|Date: Mar 17, 2018|
|Source: The Daily Star|
|My right for my vote: Women’s rally gets political|
|Ghalia Al Alwani| The Daily Star|
BEIRUT: Hundreds of women and children gathered in Riad al-Solh Square in Downtown Beirut Friday to protest a law that forbids Lebanese women to pass their citizenship onto their children. The sit-in was organized by the “My nationality is a right for me and my family” campaign which holds an event annually around Mother’s Day.
This year, with the May 6 parliamentary elections approaching, the campaign adopted the slogan, “My vote = my right,” insisting that only candidates that support women’s rights will get their vote.
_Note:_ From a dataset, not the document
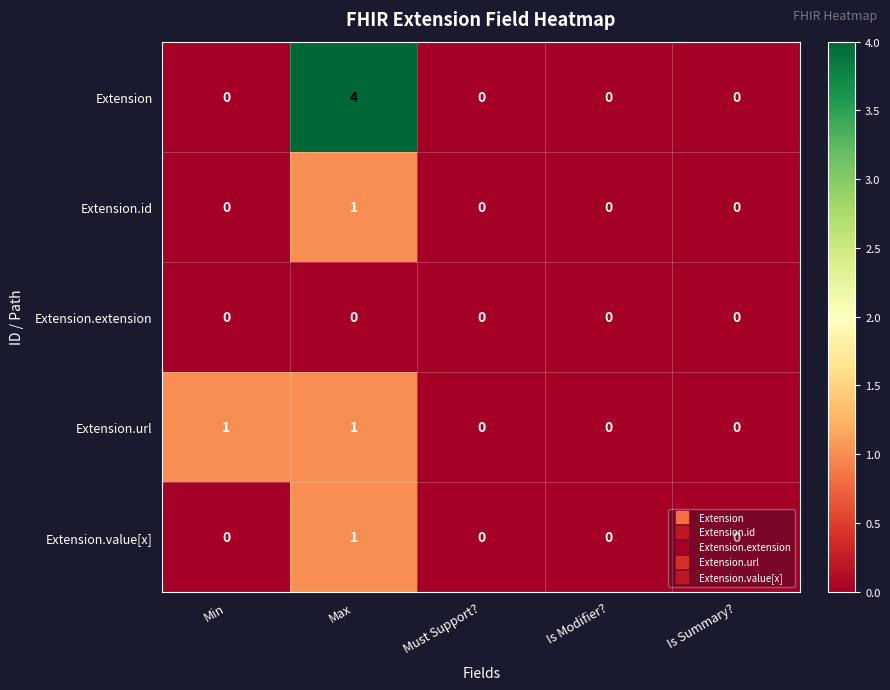

The value of Extension.extension at Is Modifier? is 0. True or false?

True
They held posters that read, “with my rights,” followed by a list of candidates and politicians that support their cause, while a list of those who do not were written on a poster headlined, “against my rights.”
“We’re sick of talking. We’re sick of saying, ‘I have the right.’ We’re sick of sectarian excuses, democratic fears ... We don’t want to hear it anymore,” head organizer Karima Chebbo said to the crowd.
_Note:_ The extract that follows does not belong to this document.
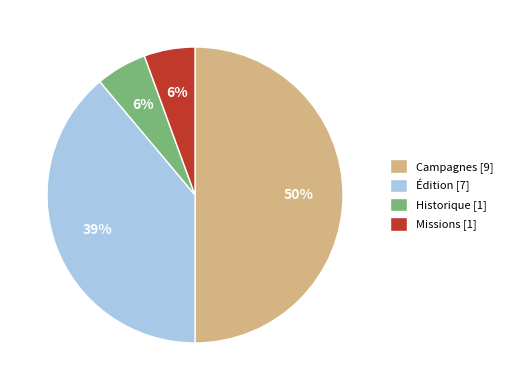

What is the ratio of the value at Campagnes [9] to the value at Édition [7]?

1.3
“Stop saying, ‘oh well they have a residency’ ... This is a human right and a right we deserve ... We want results. We are going to hold them accountable on their promises when it comes to the ballot boxes.”
Current laws only allow Lebanese men to pass on their nationality to children. Those with only a Lebanese mother cannot get citizenship through the parent, even if they are born in the country.
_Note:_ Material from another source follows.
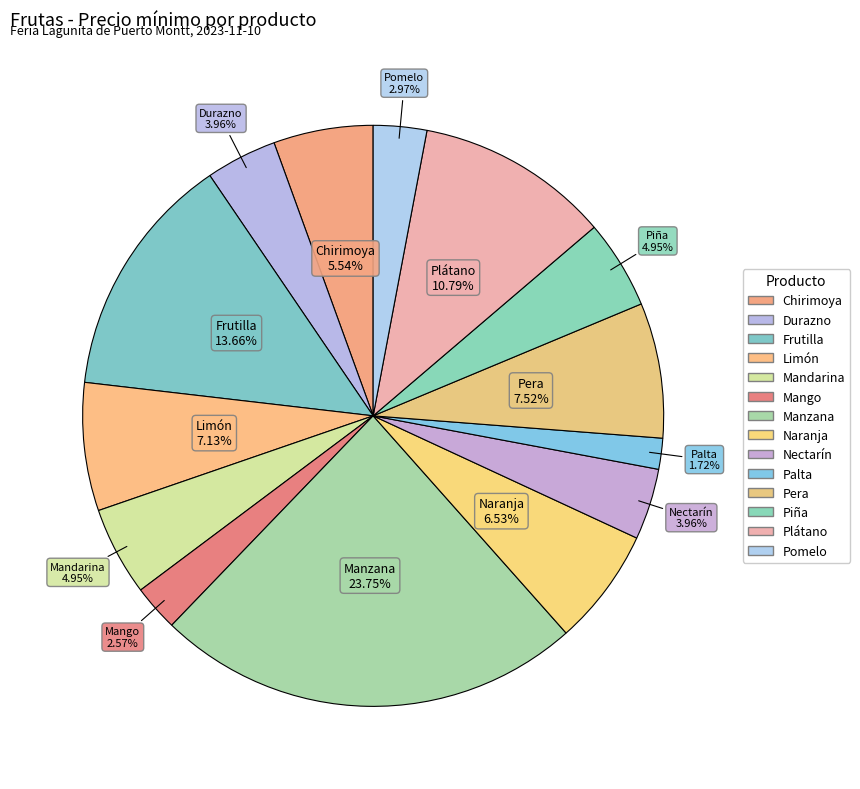

How many slices are in this pie chart?

14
Politicians listed as “with my rights” included Prime Minister Saad Hariri, Speaker Nabih Berri, MP Sami Gemayel, MP Imad Hout, MP Bahia Hariri and Minister of State for Administrative Development Inaya Ezzeddine.
Organizers of the event had issued an open invitation to all politicians and candidates running in the election to attend the sit-in and give a statement on the law. Hout, a Future Movement candidate in the Beirut II electoral district Rola Tabch, and candidate Joumana Haddad, running for the minority Christian seat in Beirut I, responded to the call.
Lack of citizenship makes it difficult to provide education for children as they are not considered nationals by law.
“I was born and lived in this country my whole life,” Mustapha al-Youssef, whose mother is Lebanese, told The Daily Star.
“But I can’t own any property and I’m struggling to get hired. It doesn’t make sense that rulers that have power in their hands give citizenships to those who lived in Europe or anywhere outside of Lebanon their whole lives,” he said.
“But they don’t give me, someone that’s lived here my whole life, the same right.”